Une échelle fabriquée à partir d’un bout du mur qui sépare le Mexique et les États-Unis

l'échelle de Khaled
L’échelle de Khaled Jarrar. Extrait de la vidéo « Khaled’s ladder »

L’artiste palestinien Khaled Jarrar a été invité par le collectif d’artistes cultrunners pour une visite de la frontière entre le Mexique et les États-Unis. Le résultat concret : une échelle fabriquée à partir d’un bout du mur qui sépare le pays des États-Unis.

L’échelle se trouve côté mexicain, juste au pied de cette barrière hautement militarisée, d’une longueur totale d’environ 1000km, occupant ainsi un tiers de la ligne frontalière. Depuis 1994 il y a eu environ 10 000 personnes qui sont mortes en essayant de traverser la frontière.

Malgré un budget de 13 Milliards de dollars alloué à la U.S. Border Patrol en 2016, ce sont environ 500 000 personnes par an qui continuent à entrer aux États-Unis illégalement. Dans le but de refouler les migrants, l’idée de construire une muraille militarisée à la frontière sud des États-Unis a de nombreux et illustres défenseurs, en dépit d’un coût prohibitif et d’une efficacité qui reste à démontrer.
Ainsi, le magnat de la construction Donald Trump, qui avant de se faire élire président des Etats-Unis a promis à ses électeurs de rallonger le mur et, chose incongrue, de faire payer les frais de construction par le Mexique. Depuis Trump a révisé son programme, et pense que le Mexique va payer « une partie des frais ».

second wall of america
Le projet « Second Wall of America » de Gautier Piechotta et Wu Di.

Depuis, une compétition internationale a eu lieu dans le but de re-conceptualiser le mur entre les USA et le Mexique.

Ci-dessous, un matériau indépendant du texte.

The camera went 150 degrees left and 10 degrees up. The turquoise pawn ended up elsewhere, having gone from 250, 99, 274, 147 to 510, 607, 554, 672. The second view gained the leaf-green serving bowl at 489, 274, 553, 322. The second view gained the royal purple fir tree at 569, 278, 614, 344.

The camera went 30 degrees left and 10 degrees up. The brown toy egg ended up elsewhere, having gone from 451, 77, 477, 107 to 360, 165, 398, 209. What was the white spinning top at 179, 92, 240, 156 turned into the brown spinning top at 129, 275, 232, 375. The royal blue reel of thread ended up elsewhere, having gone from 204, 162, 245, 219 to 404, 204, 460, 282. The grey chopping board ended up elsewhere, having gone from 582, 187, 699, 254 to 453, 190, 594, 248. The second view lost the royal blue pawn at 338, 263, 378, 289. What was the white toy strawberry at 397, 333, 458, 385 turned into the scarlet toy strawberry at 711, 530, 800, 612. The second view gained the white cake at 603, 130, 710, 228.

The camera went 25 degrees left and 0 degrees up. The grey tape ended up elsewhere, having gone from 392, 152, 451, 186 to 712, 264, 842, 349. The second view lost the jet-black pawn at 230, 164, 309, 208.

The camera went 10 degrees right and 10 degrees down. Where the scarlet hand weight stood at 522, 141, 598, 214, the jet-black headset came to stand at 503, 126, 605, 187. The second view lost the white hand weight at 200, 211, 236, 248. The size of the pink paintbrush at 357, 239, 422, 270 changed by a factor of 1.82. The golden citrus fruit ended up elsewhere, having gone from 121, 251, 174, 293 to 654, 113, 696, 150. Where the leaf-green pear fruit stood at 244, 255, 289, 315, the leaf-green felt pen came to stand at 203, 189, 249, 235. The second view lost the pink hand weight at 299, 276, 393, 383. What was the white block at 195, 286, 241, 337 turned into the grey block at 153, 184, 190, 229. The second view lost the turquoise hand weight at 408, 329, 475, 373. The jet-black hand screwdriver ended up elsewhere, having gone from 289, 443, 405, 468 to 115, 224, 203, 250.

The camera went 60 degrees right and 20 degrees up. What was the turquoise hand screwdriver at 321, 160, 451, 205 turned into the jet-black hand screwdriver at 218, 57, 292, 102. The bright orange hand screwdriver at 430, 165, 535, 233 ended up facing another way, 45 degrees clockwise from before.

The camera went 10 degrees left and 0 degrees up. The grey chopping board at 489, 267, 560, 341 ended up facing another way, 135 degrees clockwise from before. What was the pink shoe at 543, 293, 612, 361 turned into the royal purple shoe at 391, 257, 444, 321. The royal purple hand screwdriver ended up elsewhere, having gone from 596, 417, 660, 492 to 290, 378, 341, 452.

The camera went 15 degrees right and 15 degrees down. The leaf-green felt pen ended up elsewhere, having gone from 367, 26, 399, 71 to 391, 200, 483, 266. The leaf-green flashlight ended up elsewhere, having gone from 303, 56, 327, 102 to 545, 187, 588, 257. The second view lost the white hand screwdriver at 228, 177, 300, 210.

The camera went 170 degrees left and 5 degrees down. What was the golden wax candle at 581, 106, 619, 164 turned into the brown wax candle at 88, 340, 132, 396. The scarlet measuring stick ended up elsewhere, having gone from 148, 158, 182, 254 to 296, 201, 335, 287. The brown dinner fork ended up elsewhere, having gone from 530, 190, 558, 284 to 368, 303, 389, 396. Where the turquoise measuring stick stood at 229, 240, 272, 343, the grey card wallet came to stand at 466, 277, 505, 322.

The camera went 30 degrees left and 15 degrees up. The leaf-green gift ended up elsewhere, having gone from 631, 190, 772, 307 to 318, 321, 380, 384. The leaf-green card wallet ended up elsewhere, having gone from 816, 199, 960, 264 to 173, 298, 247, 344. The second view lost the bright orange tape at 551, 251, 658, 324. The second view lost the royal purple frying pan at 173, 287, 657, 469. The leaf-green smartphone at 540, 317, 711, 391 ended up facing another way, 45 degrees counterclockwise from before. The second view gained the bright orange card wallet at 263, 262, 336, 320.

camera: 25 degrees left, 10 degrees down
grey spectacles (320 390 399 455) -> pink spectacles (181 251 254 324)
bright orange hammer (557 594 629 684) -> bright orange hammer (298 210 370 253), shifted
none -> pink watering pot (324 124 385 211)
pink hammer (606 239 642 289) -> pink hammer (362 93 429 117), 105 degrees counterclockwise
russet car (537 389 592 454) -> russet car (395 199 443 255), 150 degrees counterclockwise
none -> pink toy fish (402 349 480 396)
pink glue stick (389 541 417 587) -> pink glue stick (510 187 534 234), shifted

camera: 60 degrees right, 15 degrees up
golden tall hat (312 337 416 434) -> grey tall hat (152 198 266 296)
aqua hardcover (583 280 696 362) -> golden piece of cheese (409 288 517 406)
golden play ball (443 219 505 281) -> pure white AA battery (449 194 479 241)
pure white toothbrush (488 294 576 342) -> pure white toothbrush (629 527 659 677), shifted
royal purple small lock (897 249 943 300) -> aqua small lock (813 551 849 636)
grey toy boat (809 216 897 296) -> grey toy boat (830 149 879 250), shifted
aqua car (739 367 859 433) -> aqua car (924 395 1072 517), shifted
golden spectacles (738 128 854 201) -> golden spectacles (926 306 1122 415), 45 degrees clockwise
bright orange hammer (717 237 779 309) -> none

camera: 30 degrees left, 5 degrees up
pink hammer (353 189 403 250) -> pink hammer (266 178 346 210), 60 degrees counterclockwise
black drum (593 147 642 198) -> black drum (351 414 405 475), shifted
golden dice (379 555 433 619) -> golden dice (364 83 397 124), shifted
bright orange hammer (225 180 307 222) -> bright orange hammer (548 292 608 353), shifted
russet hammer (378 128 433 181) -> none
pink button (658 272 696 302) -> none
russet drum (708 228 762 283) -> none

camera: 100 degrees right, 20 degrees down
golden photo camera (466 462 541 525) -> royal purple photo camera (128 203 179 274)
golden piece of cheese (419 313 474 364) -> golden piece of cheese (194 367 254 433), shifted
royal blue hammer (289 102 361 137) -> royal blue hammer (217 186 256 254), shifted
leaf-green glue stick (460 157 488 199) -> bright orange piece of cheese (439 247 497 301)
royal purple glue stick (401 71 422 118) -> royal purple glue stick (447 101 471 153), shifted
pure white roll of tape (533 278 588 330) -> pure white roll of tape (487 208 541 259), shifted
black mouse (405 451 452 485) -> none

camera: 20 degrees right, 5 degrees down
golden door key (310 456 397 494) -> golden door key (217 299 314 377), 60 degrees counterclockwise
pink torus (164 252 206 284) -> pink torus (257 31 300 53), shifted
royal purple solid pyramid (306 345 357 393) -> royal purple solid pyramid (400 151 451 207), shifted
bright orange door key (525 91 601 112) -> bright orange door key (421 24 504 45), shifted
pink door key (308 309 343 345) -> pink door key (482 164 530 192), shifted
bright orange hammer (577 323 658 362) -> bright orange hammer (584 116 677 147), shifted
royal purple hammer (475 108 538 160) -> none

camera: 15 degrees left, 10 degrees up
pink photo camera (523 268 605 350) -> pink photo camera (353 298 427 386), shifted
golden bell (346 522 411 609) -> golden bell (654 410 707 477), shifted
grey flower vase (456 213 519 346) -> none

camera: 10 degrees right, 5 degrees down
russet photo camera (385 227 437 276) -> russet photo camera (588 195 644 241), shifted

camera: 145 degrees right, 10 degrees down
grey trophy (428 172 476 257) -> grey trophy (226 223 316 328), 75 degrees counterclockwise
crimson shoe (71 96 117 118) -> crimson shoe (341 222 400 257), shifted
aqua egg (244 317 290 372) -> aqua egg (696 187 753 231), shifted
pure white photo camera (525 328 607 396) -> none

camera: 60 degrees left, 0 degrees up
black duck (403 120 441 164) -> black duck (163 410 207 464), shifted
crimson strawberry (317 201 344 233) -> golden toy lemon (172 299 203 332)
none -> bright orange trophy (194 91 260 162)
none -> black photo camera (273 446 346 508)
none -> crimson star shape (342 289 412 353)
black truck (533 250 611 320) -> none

Deux étudiants de l’École Spéciale d’Architecture de Paris, Gautier Piechotta et Wu Di, ont gagné avec un concept joliment utopique de zone végétalisée : le mur serait reconverti en un gigantesque tuyau d’arrosage permettant de faire venir l’eau de l’océan, la désaliniser et ainsi lutter contre la désertification qui frappe la région.

erasing the border - une autre manière de surmonter le mur
Ana Teresa Fernandez – Erasing the border – Performance à Tijuan.

L’artiste mexicaine, Ana Teresa Fernandez a une autre approche : Dans des actions regroupées sous le nom de « Borrando la Frontera » – Effacer la Frontière -, elle repeint une partie de l’édifice frontalier pour le faire disparaître dans le paysage.

Le projet consiste dans l’effacement symbolique d’une barrière physique qui existe depuis trop longtemps, sépare les familles et cause la misère généralisée.

Une partie de la barrière frontalière « effacée ».

Et hop, pour finir cet article sur le recyclage et re-design des barrières, la vidéo qui documente la création de l’échelle de monsieur Jarrar : Khaled’s Ladder, une invitation à sauter les murs, ne serait-ce que dans sa tête !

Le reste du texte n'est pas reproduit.